We think anti-eviction activism is great, but precisely her example shows why you can’t reform capitalism away. Just some days after she was elected mayor, some passers-by caught a homeless family occupying an abandoned house in Barcelona to live there. The owner of the house never complained, but as soon as she received the information, she evicted the family and made them homeless again. Is this not the best example of how reformism is flawed, of how being part of the bourgeois system inevitably leads to betrayal of any principles? Clearly she wasn’t trying very hard to keep them (which shows how easily any bourgeois politician’s personality can be corrupted), but even if she was, eventually she would be forced by capitalism to do so.

For years she denounced the “corrupt” representatives of the Spanish government as a mafia which have to be kicked out, tirelessly complaining about how they evict people, bringing a hundred arguments to the table about how these evictions are unethical, then as soon as she got in power, as soon as she became just another bourgeois politician in the government, though elected by what some ostensibly leftist people are calling “radical” rhetoric, she evicted a family.

And while there are a thousand examples of why Colau is just another gear in the capitalist butchering machine, we’ll focus on just two more. One of these is, she initiated massive police witch-hunting operations against extremely low-income immigrants who have to survive off selling things in the streets, making sure their only way to survive is eliminated.

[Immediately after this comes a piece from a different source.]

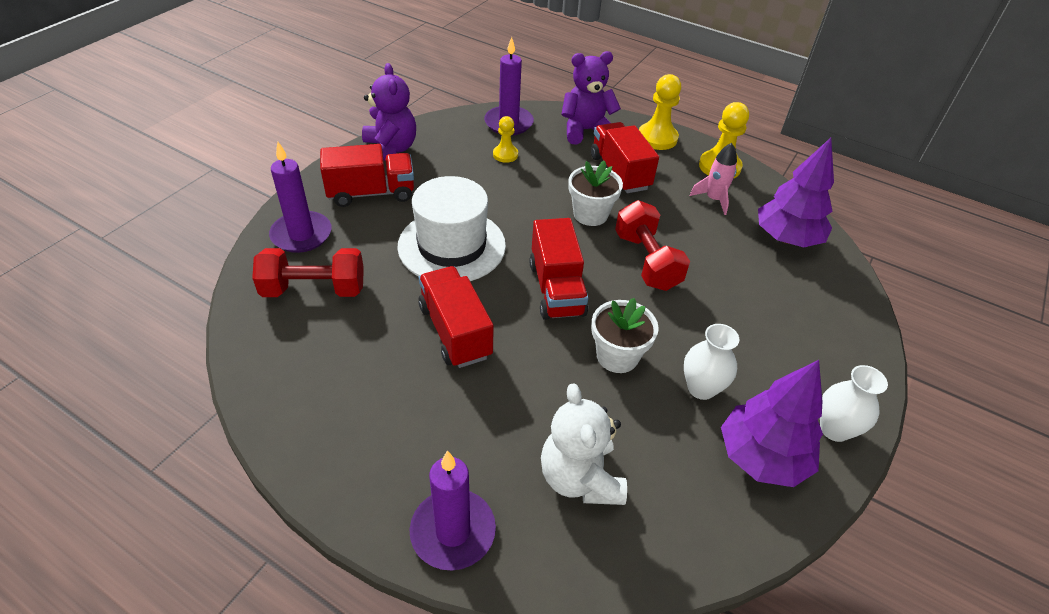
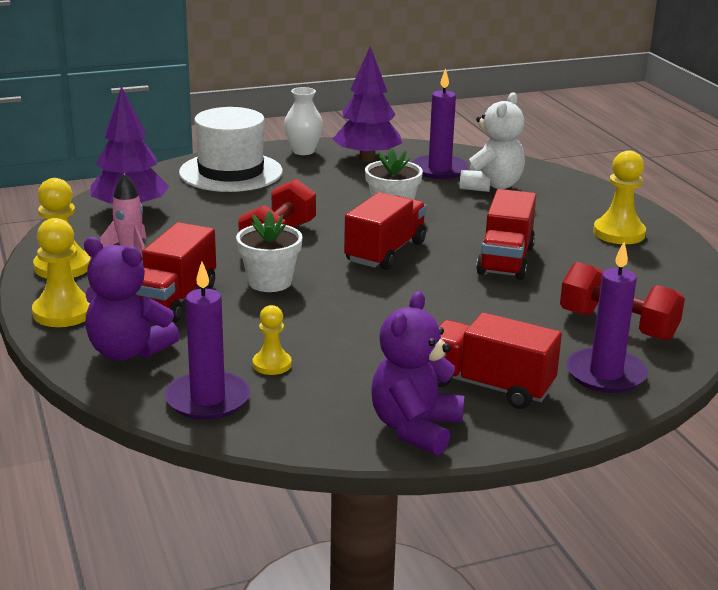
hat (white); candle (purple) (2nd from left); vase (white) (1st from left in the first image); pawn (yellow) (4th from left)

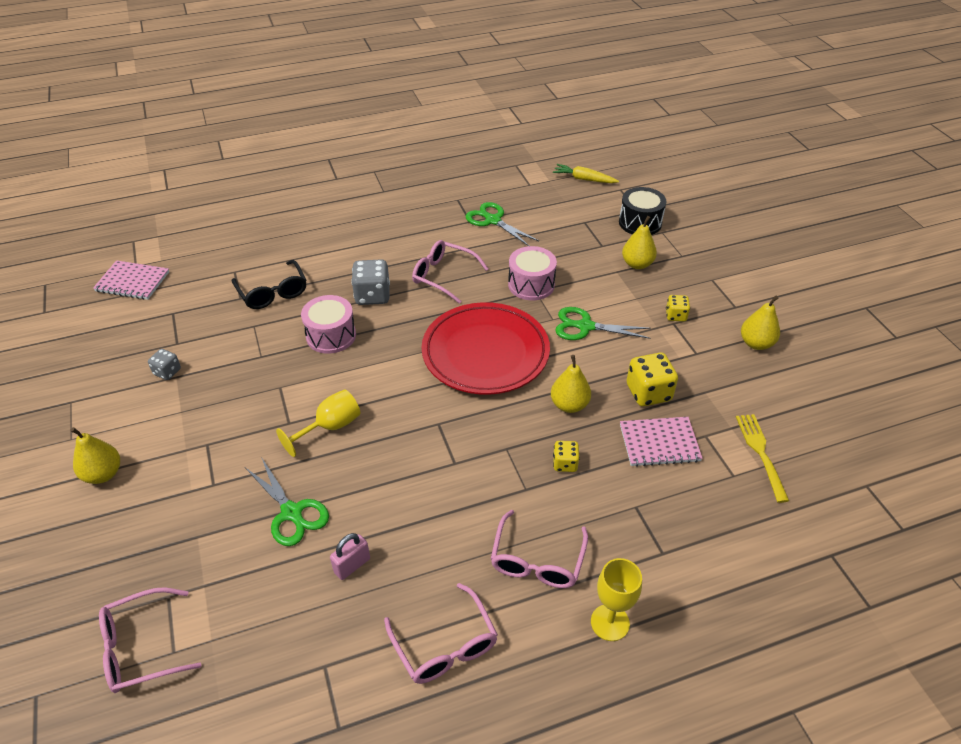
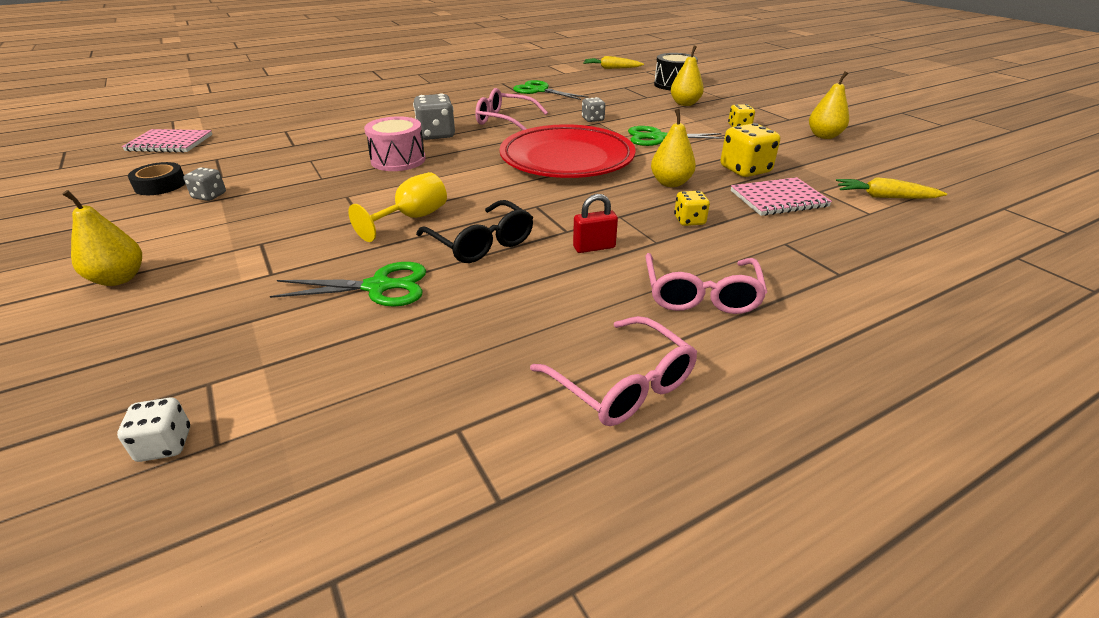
dice (white); glasses (black); scissors (green) (1st from left); padlock (pink); dice (grey) (3rd from left); goblet (yellow) (2nd from left in the first image); carrot (yellow) (2nd from left); tape (black); padlock (red)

And the other example we’re going to detail here happened just recently. There’s this company, called TMB. It operates part of the transport network in Barcelona. Colau used to hate it, tweeting all about how it’s so greedy in 2014. 26 May 2014, to be exact, was the date of one of these tweets. This company has over 500 executives, many of whom have been put there by so-called “left-wing” political parties. Three of them had an annual income of over 200,000€. In an article criticizing Colau in general, the CGT trade union complains that these executives have been increasing their incomes by 15%, while the workers were treated horribly. More than 60 of the executives have a higher income than Colau herself, as mayor. And in fact, TMB might be breaking the law by not releasing key information on just what’s going on financially.

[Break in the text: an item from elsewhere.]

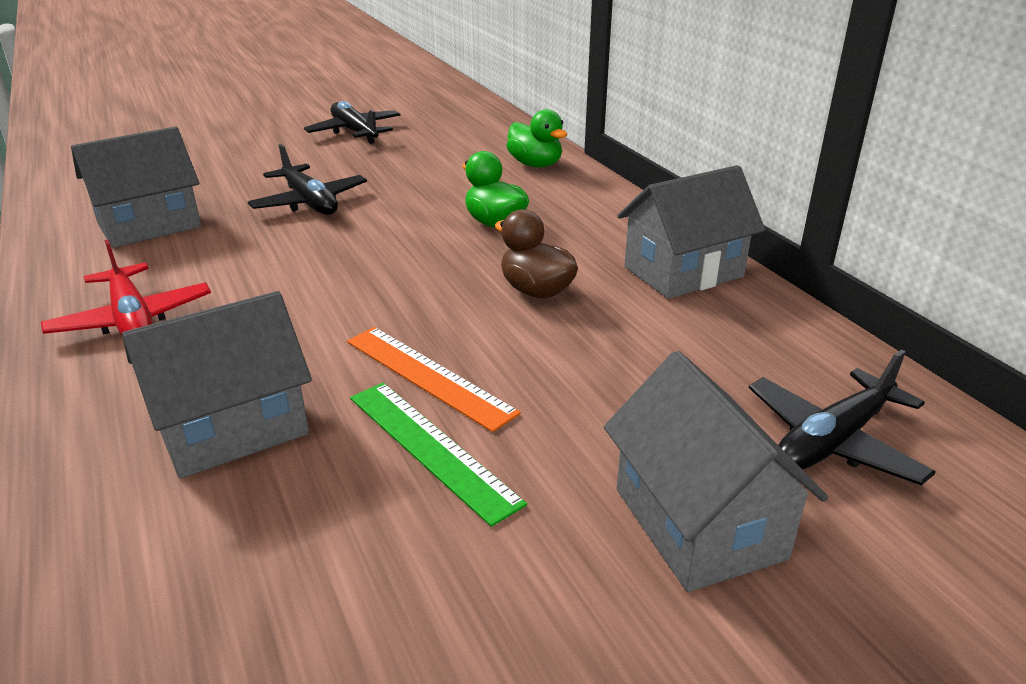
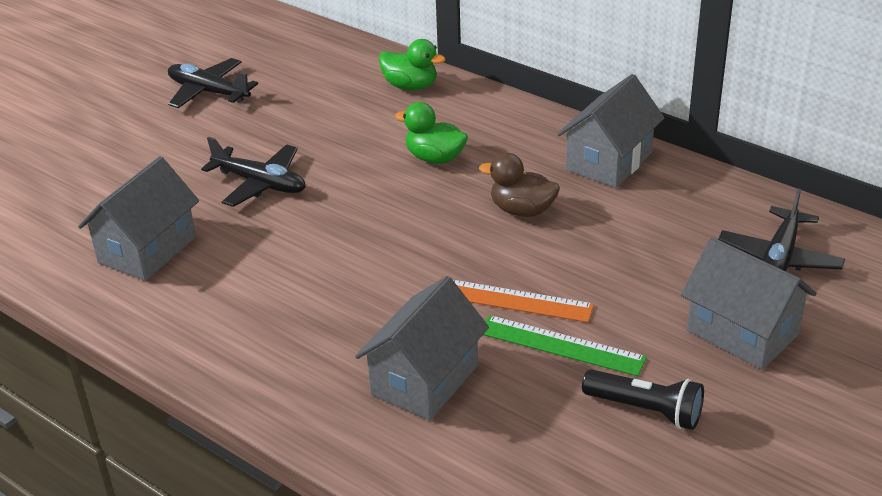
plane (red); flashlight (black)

But Colau doesn’t care. Because while she hated TMB, she now loves it. In fact, in 2016 she said she’ll never negotiate with TMB workers while they’re on strike, because strikes are a bad pressuring tactic, she says. Supposedly workers just have to beg for things nicely, without taking any action.

This beloved idol of certain groups which falsely claim to be “Marxist” obviously is confessing herself to be the biggest enemy of the workers. Now, what’s the difference between this and what any other bourgeois politician would say? In fact, we think there’s a few of them who wouldn’t go as far as admitting they viewed strikes in that way, admitting just how anti-worker they are.

But we’re not surprised, and we continue to oppose Colau as we continue to oppose the capitalist system in general, understanding that only a social revolution brought about by the working class independently organizing in a revolutionary party can overthrow capitalism, by establishing a workers’ state and then an international planned socialist economy. Nothing short of or other than that will accomplish the long-overdue task of sweeping away capitalism. Workers have to fight for reforms as part of their revolutionary struggle. But you don’t win these reforms by praising bourgeois candidates and then begging them to go a little less hard on people. So we oppose reformism, which aims to achieve these reforms through a corruption of revolutionary principles, tactics and strategies.